Go through the entries below and copy out each line that contains the string "pinkoi". Treat uppercase and lowercase letters as different when matching.

### Material provided
··········
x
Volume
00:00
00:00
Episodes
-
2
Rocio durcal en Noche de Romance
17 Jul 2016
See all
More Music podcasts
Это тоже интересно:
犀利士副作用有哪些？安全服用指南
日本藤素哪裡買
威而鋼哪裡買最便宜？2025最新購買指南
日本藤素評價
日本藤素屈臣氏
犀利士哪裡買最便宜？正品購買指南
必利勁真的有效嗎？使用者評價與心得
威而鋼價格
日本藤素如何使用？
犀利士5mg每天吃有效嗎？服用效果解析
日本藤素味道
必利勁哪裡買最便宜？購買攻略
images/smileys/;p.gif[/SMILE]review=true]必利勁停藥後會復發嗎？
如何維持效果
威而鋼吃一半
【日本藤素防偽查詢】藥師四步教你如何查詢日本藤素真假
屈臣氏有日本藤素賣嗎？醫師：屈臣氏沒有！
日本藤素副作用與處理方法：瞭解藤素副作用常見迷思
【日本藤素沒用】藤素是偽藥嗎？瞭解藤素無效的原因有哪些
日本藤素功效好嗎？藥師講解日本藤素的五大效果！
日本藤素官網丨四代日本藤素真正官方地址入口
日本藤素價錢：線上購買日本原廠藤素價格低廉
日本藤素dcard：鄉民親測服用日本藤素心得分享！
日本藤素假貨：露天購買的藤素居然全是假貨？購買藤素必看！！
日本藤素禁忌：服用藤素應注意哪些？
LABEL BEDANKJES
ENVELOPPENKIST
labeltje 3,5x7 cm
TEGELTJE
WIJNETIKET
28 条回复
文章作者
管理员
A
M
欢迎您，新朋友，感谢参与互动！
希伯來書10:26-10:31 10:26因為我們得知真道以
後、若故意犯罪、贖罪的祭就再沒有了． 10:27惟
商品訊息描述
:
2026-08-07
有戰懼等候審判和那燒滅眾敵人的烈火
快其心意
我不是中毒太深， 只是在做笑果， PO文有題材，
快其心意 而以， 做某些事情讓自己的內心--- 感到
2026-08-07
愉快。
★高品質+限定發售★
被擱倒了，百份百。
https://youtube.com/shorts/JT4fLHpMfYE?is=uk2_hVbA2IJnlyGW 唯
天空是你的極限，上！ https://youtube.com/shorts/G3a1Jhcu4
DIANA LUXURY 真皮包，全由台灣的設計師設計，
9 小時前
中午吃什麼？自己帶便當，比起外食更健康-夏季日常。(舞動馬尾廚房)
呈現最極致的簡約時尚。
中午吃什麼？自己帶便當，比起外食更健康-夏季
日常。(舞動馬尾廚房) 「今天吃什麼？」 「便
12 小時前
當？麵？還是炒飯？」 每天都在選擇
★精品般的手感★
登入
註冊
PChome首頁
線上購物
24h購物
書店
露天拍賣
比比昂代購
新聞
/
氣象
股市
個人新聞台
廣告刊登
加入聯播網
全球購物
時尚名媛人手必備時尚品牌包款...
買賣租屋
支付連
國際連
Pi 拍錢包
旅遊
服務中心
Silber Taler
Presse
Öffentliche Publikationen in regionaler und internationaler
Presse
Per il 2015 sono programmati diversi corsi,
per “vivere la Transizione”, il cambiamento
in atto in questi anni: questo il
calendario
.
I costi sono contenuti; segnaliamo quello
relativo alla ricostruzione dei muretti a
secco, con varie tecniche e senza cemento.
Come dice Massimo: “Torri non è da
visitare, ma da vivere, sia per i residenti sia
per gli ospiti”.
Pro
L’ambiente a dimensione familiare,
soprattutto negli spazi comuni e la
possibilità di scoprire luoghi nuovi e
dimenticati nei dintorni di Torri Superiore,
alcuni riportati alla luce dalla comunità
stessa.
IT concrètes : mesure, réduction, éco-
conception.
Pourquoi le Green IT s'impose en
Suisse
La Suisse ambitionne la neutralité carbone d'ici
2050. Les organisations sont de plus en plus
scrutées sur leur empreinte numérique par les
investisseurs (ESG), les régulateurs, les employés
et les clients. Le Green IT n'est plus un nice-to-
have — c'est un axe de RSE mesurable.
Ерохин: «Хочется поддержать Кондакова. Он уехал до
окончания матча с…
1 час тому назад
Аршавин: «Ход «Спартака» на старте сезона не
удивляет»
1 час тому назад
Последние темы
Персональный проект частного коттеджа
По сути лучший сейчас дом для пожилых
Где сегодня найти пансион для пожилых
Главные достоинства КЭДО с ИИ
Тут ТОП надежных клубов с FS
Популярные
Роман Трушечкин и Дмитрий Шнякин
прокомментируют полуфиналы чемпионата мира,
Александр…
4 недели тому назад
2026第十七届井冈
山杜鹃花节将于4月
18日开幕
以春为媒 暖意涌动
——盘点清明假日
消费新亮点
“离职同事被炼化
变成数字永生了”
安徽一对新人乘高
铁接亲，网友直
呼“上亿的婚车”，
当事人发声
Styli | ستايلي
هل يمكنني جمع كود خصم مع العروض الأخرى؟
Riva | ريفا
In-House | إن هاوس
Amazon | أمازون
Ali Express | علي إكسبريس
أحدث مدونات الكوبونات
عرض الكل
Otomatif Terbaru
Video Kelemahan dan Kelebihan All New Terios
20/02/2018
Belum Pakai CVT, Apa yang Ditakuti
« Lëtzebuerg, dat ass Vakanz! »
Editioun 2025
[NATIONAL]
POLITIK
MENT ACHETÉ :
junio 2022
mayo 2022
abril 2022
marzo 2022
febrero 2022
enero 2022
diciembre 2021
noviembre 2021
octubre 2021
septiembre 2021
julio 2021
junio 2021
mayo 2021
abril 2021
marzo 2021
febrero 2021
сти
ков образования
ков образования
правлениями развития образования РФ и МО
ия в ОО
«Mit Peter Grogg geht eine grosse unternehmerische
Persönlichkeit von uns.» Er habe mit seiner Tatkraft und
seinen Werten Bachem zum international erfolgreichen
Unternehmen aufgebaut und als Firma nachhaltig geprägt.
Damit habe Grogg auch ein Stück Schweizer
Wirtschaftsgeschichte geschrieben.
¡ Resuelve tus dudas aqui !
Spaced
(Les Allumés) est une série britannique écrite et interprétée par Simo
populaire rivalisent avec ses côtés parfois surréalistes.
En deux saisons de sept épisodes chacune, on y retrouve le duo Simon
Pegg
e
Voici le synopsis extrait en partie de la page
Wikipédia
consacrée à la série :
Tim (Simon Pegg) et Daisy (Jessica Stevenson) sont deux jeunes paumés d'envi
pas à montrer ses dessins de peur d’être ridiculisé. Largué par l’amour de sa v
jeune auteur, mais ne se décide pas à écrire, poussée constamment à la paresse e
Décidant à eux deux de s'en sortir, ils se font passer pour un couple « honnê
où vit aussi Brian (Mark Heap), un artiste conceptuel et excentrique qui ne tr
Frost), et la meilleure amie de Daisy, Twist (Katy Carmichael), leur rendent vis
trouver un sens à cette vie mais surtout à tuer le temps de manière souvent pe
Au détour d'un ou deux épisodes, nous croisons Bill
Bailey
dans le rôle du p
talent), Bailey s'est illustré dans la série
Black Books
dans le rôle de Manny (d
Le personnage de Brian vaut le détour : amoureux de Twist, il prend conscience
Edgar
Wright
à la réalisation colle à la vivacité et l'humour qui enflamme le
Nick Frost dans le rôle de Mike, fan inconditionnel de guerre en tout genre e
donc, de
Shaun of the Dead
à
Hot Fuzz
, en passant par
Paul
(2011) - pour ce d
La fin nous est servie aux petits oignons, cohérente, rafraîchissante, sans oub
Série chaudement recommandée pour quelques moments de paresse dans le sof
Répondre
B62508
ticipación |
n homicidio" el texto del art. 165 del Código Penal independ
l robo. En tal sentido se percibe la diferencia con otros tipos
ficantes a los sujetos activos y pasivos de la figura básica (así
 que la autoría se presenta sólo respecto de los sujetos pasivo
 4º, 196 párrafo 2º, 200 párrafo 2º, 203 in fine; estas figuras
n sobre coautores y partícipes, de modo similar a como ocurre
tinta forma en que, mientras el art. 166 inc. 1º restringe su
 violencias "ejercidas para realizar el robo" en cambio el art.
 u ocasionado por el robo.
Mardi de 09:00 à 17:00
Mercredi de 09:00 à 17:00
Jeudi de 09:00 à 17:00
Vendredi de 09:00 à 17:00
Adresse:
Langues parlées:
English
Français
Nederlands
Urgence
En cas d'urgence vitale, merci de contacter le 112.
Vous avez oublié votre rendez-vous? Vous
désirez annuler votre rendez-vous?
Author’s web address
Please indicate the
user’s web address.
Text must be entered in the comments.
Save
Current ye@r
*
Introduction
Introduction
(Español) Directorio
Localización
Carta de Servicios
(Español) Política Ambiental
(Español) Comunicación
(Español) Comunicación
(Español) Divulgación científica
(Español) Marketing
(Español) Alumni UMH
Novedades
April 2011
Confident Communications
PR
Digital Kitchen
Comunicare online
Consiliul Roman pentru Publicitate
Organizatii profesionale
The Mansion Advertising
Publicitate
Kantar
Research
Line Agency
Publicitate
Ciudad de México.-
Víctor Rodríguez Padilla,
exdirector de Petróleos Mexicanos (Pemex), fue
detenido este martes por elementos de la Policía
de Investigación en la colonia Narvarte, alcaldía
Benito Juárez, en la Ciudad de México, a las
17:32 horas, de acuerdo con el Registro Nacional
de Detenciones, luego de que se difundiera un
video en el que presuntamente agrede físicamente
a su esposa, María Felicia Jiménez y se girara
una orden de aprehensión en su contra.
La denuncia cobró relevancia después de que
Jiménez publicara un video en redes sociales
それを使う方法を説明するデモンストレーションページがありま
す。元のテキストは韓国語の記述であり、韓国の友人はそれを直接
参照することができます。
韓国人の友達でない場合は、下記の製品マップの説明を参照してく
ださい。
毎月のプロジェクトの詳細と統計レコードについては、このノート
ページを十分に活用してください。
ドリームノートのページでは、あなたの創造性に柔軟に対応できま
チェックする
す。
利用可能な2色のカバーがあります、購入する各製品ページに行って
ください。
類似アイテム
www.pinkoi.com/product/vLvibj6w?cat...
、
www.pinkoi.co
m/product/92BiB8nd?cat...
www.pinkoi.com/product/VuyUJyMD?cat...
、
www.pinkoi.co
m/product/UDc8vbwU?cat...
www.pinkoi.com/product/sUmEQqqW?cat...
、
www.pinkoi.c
··········
### Solution below
www.pinkoi.com/product/vLvibj6w?cat...
www.pinkoi.co
www.pinkoi.com/product/VuyUJyMD?cat...
www.pinkoi.co
www.pinkoi.com/product/sUmEQqqW?cat...
www.pinkoi.c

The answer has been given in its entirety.